If you’re at the local coffee shop on your laptop or traveling for business, and using an unsecured public network, there could maybe be someone maliciously monitoring your traffic in that situation, but if you’re using a VPN, then the traffic that gets send to your computer could be encrypted so they won’t know what they’re looking at by the time it reaches your computer, or at the very least all they’ll see is that you’re communicating with some random server rather than a specific one (just in case someone hired a spy to find out if you really were visiting Youtube or not but for some reason couldn’t see your screen.)

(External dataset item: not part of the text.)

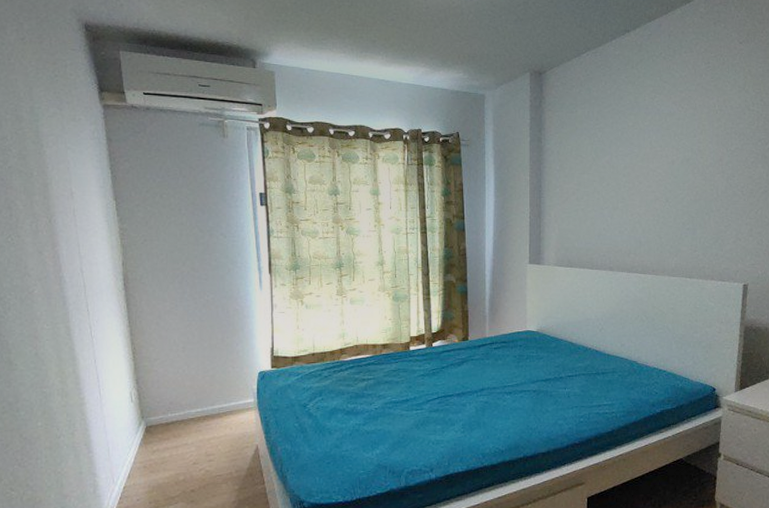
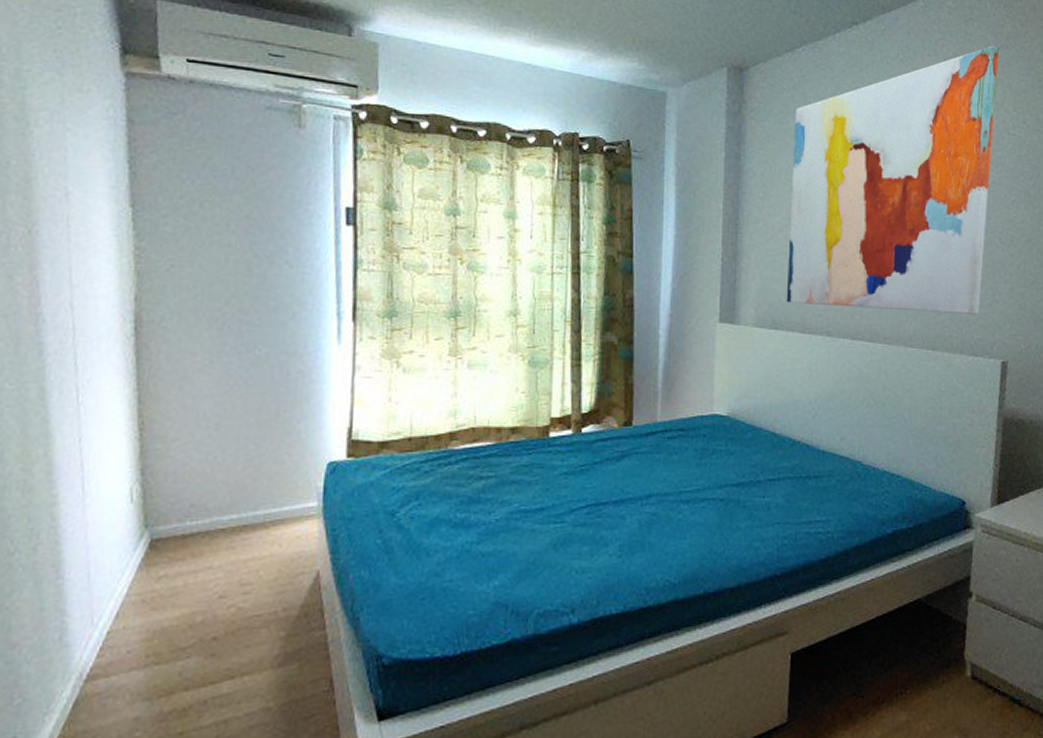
wall art: none [578,41,741,250] -> present [786,45,999,314]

In-depth example of how a VPN can make things worse
A lot of times, if you’re making a purchase on a website or accessing one, they base whether or not they can trust you by checking your ISP. If you’re in Los Angeles, and ordering a package to Los Angeles, and using a credit card registered to an address in Los Angeles, chances are they may be hesitant to approve your expensive order for a new expensive smartphone if you’re using a VPN that says you’re from Amsterdam. Or they might see that you’re using an IP address associated with a server/datacenter and not a home internet address, and with criminals also using VPNs, it might get a bad rep. After all, if 1 out of 10 orders they receive is from a VPN and 90% of those are fraudulent, then it makes sense for their business not to allow a VPN at all.
Sometimes, if you use a popular VPN provider, they might also try to cut costs and make more money by sharing an IP address between multiple customers. All that means now is if one customer is doing something crazy, you might end up getting associated with them. Or worse, let’s say it’s mismanaged and a hacker gains access to this VPN running on a random server that you can’t access. How can you verify that? You can’t. Maybe on your own network you’d be able to realize this, but you’re blindly connecting to a server that you can’t really check. Plus, how you do know if you can trust the VPN provider to actually not be logging/tracking what you’re doing?
Finally, if you are on a server with bad neighbors and its mismanaged or they’re trying to save costs, it could mean that the internet quality goes down. This is why a lot of “free” VPNs and proxies take ages to load anything.
What’s the solution?
The most important thing you can learn today is that a VPN is just software that ends up running on a server. This means you can get a server, and then set it up/run it yourself. This way, you have access to the server, you can ensure your IP address on the server isn’t shared, and ensure you have full access to any logs or see all the other things going on in the server.